Finnish pedagogue and rector

Sari Lindblom (born 6 May 1960) is a Finnish psychologist and educationalist specialising in tertiary education, who has since 2022 served as the first female rector of the University of Helsinki.

Prior to her appointment as the rector, Lindblom held the positions of vice- and deputy rector, as well as directing the university's Centre for University Teaching and Learning 'HYPE' from 2004 to 2017.

Lindblom has (co-)authored 17 books and over 100 articles. She publishes also under her married name Lindblom-Ylänne.

Lindblom's is the eldest daughter of the banker and politician Seppo Lindblom, and a grandchild of the trade unionist and politician Olavi Lindblom.

==Controversies==

=== Collective bargaining and workplace policy ===
In March 2025, as a board member of Finnish Education Employers (FEE) and Rector of the University of Helsinki, Lindblom published commentary advocating for the reintroduction of strict working-time monitoring at the university, a shift away from the flexible performance-based workload agreement established in 1998. Critics argued this would reverse decades of progress in academic labor regulation and undermine collective bargaining agreements.

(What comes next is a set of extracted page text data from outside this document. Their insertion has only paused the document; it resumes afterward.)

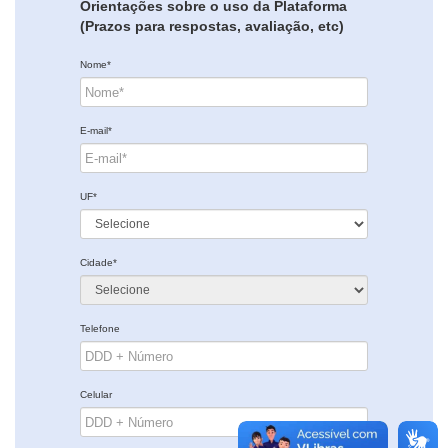
Orientações sobre o uso da Plataforma
(Prazos para respostas, avaliação, etc)
Nome*
E-mail*
UF*
Cidade*
Telefone
Celular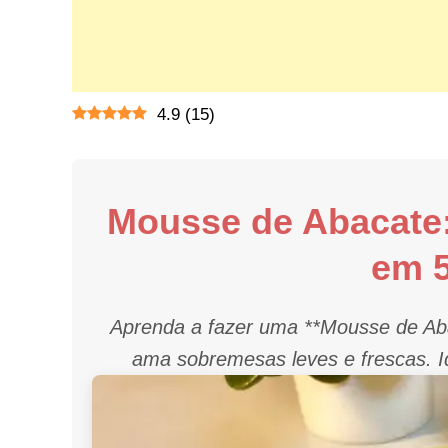
4.9
(
15
)
Mousse de Abacate:
em 5
Aprenda a fazer uma **Mousse de Aba
ama sobremesas leves e frescas. Id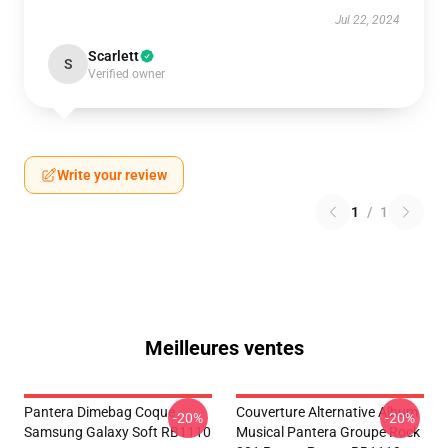
Jul 22, 2024
Scarlett
S
Verified owner
Write your review
1
/
1
Meilleures ventes
Pantera Dimebag Coque
Couverture Alternative Album
-20%
-20%
Samsung Galaxy Soft RB1110
Musical Pantera Groupe Rock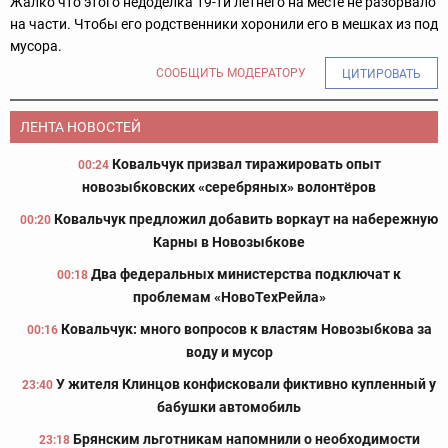
Жалко что этого недоделка 19-ти летнего на месте не разорвало
на части. Чтобы его родственники хоронили его в мешках из под
мусора.
СООБЩИТЬ МОДЕРАТОРУ
ЦИТИРОВАТЬ
ЛЕНТА НОВОСТЕЙ
Ковальчук призвал тиражировать опыт
00:24
новозыбковских «серебряных» волонтёров
Ковальчук предложил добавить воркаут на набережную
00:20
Карны в Новозыбкове
Два федеральных министерства подключат к
00:18
проблемам «НовоТехРейла»
Ковальчук: много вопросов к властям Новозыбкова за
00:16
воду и мусор
У жителя Клинцов конфисковали фиктивно купленный у
23:40
бабушки автомобиль
Брянским льготникам напомнили о необходимости
23:18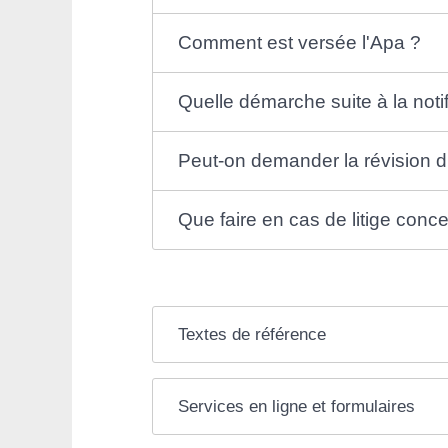
Comment est versée l'Apa ?
Quelle démarche suite à la notifi
Peut-on demander la révision d
Que faire en cas de litige conce
Textes de référence
Services en ligne et formulaires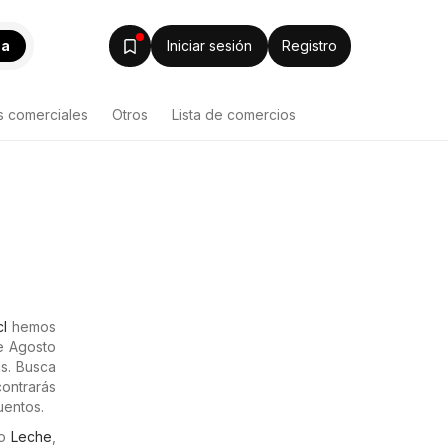
ca
Iniciar sesión
Registro
s comerciales
Otros
Lista de comercios
cl
hemos
de Agosto
s. Busca
ontrarás
uentos.
mo
Leche
,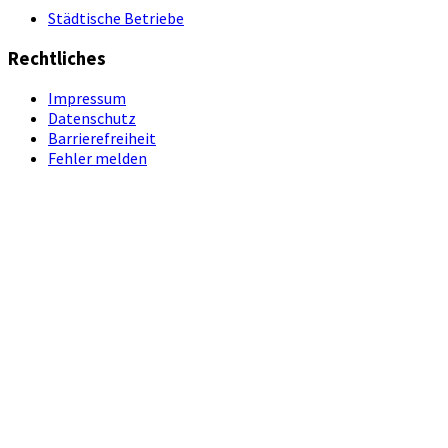
Städtische Betriebe
Rechtliches
Impressum
Datenschutz
Barrierefreiheit
Fehler melden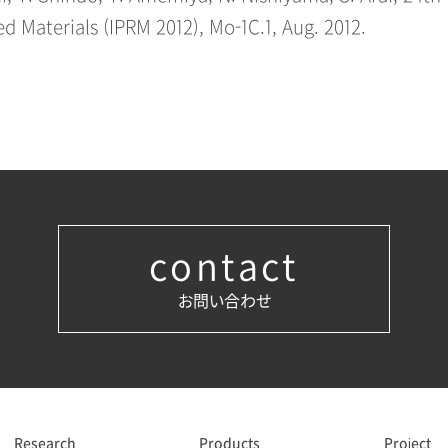
 Materials (IPRM 2012), Mo-1C.1, Aug. 2012.
contact
お問い合わせ
Research
Products
Project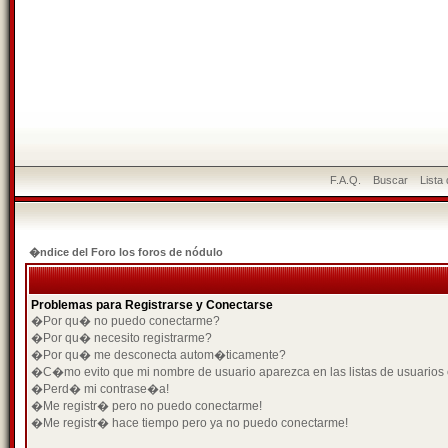
F.A.Q.
Buscar
Lista
�ndice del Foro los foros de nódulo
Problemas para Registrarse y Conectarse
�Por qu� no puedo conectarme?
�Por qu� necesito registrarme?
�Por qu� me desconecta autom�ticamente?
�C�mo evito que mi nombre de usuario aparezca en las listas de usuarios
�Perd� mi contrase�a!
�Me registr� pero no puedo conectarme!
�Me registr� hace tiempo pero ya no puedo conectarme!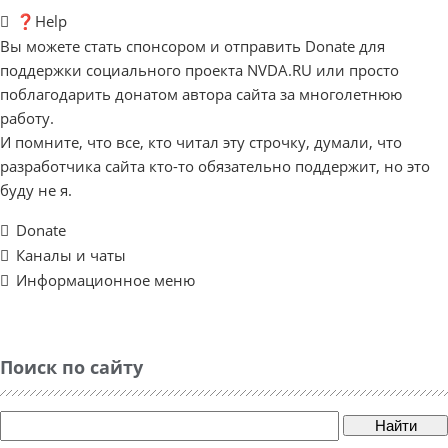
❓Help
Вы можете стать спонсором и отправить Donate для
поддержки социального проекта NVDA.RU или просто
поблагодарить донатом автора сайта за многолетнюю
работу.
И помните, что все, кто читал эту строчку, думали, что
разработчика сайта кто-то обязательно поддержит, но это
буду не я.
Donate
Каналы и чаты
Информационное меню
Поиск по сайту
Найти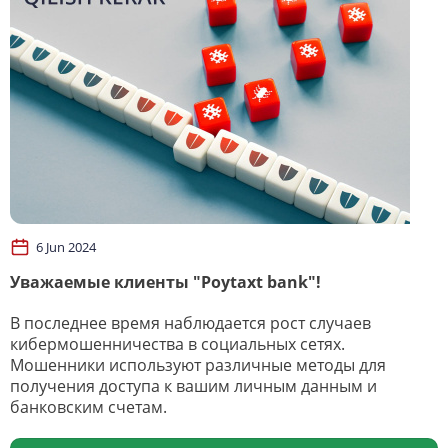
6 Jun 2024
Уважаемые клиенты "Poytaxt bank"!
В последнее время наблюдается рост случаев
кибермошенничества в социальных сетях.
Мошенники используют различные методы для
получения доступа к вашим личным данным и
банковским счетам.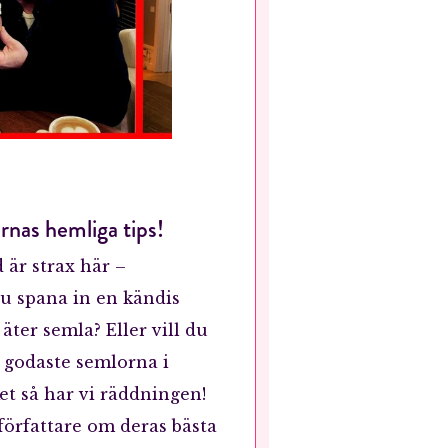
rnas hemliga tips!
 är strax här –
 du spana in en kändis
äter semla? Eller vill du
e godaste semlorna i
ket så har vi räddningen!
författare om deras bästa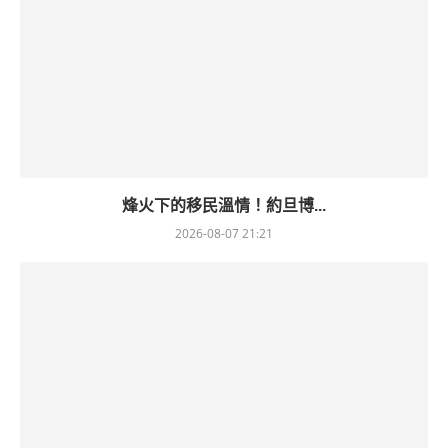
烽火下的移民溫情！約旦博...
2026-08-07 21:21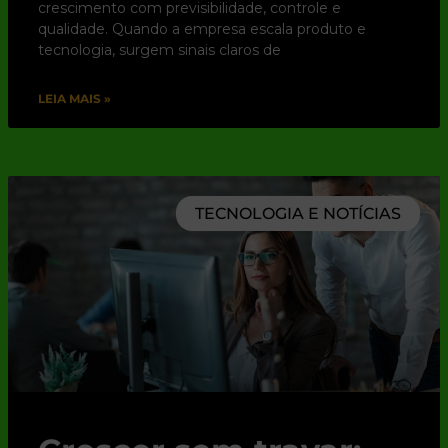
crescimento com previsibilidade, controle e
qualidade. Quando a empresa escala produto e
tecnologia, surgem sinais claros de
LEIA MAIS »
TECNOLOGIA E NOTÍCIAS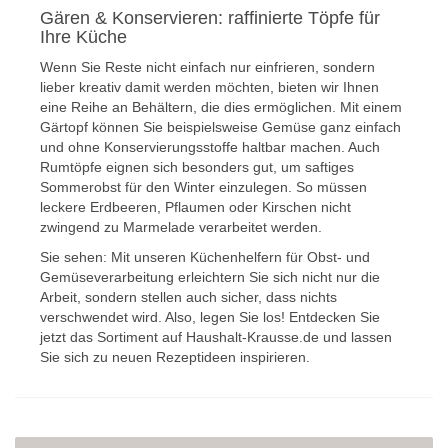
Gären & Konservieren: raffinierte Töpfe für
Ihre Küche
Wenn Sie Reste nicht einfach nur einfrieren, sondern
lieber kreativ damit werden möchten, bieten wir Ihnen
eine Reihe an Behältern, die dies ermöglichen. Mit einem
Gärtopf können Sie beispielsweise Gemüse ganz einfach
und ohne Konservierungsstoffe haltbar machen. Auch
Rumtöpfe eignen sich besonders gut, um saftiges
Sommerobst für den Winter einzulegen. So müssen
leckere Erdbeeren, Pflaumen oder Kirschen nicht
zwingend zu Marmelade verarbeitet werden.
Sie sehen: Mit unseren Küchenhelfern für Obst- und
Gemüseverarbeitung erleichtern Sie sich nicht nur die
Arbeit, sondern stellen auch sicher, dass nichts
verschwendet wird. Also, legen Sie los! Entdecken Sie
jetzt das Sortiment auf Haushalt-Krausse.de und lassen
Sie sich zu neuen Rezeptideen inspirieren.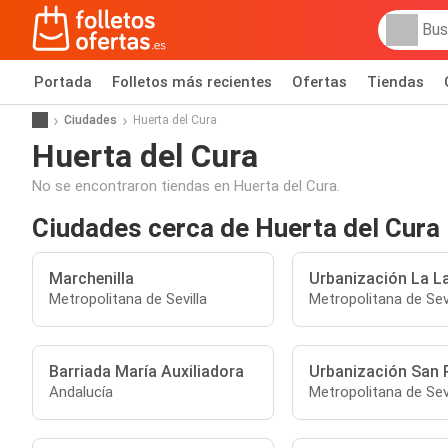
Portada
Folletos más recientes
Ofertas
Tiendas
Ciudades
Huerta del Cura
Huerta del Cura
No se encontraron tiendas en Huerta del Cura.
Ciudades cerca de Huerta del Cura
Marchenilla
Urbanización La La
Metropolitana de Sevilla
Metropolitana de Sevi
Barriada María Auxiliadora
Urbanización San 
Andalucía
Metropolitana de Sevi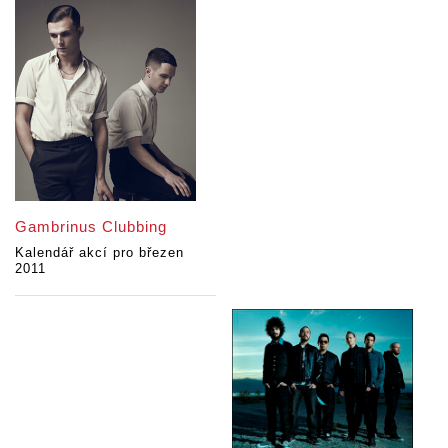
Gambrinus Clubbing
Kalendář akcí pro březen
2011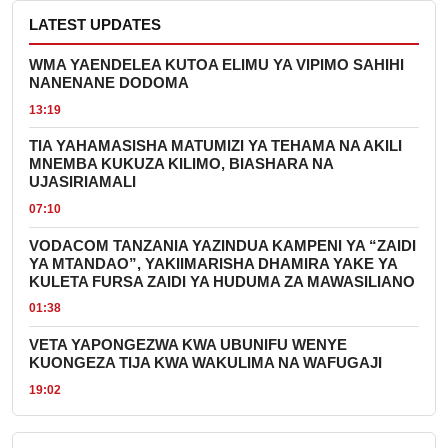
LATEST UPDATES
WMA YAENDELEA KUTOA ELIMU YA VIPIMO SAHIHI
NANENANE DODOMA
13:19
TIA YAHAMASISHA MATUMIZI YA TEHAMA NA AKILI
MNEMBA KUKUZA KILIMO, BIASHARA NA
UJASIRIAMALI
07:10
VODACOM TANZANIA YAZINDUA KAMPENI YA “ZAIDI
YA MTANDAO”, YAKIIMARISHA DHAMIRA YAKE YA
KULETA FURSA ZAIDI YA HUDUMA ZA MAWASILIANO
01:38
VETA YAPONGEZWA KWA UBUNIFU WENYE
KUONGEZA TIJA KWA WAKULIMA NA WAFUGAJI
19:02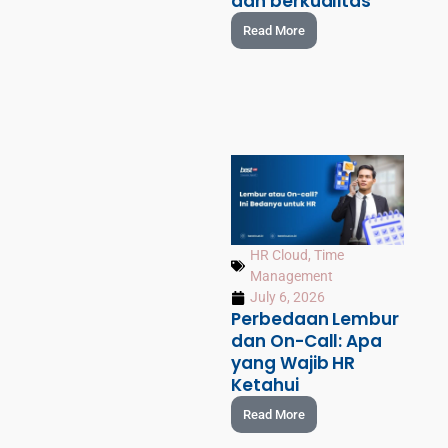
dan berkualitas
Read More
HR Cloud
,
Time
Management
July 6, 2026
Perbedaan Lembur
dan On-Call: Apa
yang Wajib HR
Ketahui
Read More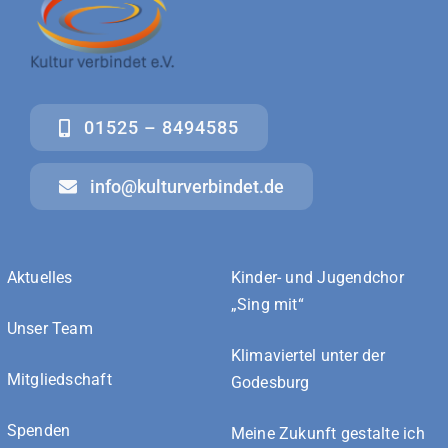
01525 – 8494585
info@kulturverbindet.de
Aktuelles
Kinder- und Jugendchor
„Sing mit“
Unser Team
Klimaviertel unter der
Mitgliedschaft
Godesburg
Spenden
Meine Zukunft gestalte ich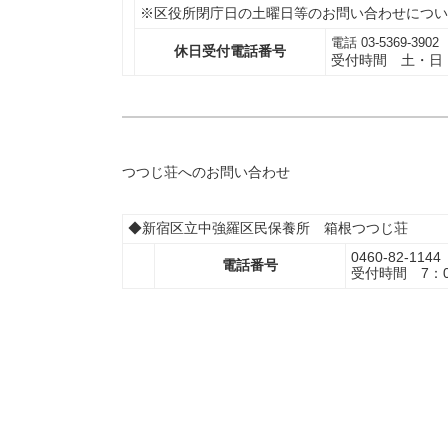
※区役所閉庁日の土曜日等のお問い合わせについ
電話
03-5369-3902
休日受付電話番号
受付時間 土・日・
つつじ荘へのお問い合わせ
◆新宿区立中強羅区民保養所 箱根つつじ荘
0460-82-1144
電話番号
受付時間 7：0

=== Academic freedom and student activism ===
During the 2023–2025 period, university leadership under Lindblom was criticized for suppressing pro-Palestinian campus activism. In November 2023, a peaceful student sit-in was broken up by police and university security, with electricity cut off at the protest site. In May 2025, internal university mailing lists reportedly began redirecting or blocking messages advocating for an academic boycott of Israeli institutions, actions that faculty and students attributed to administrative-level intervention.

Critics noted that similar expressions of solidarity during the Ukraine conflict were tolerated or even encouraged, and accused the university of applying double standards in regulating political discourse on campus.

=== Rosebud Bookstore Eviction ===
Lindblom has also been criticized for declining to respond to media and public inquiries regarding the eviction of the independent Rosebud Bookstore from the university campus. Coverage in Helsingin Sanomat noted the rector's silence and framed the eviction as detrimental to intellectual and cultural diversity.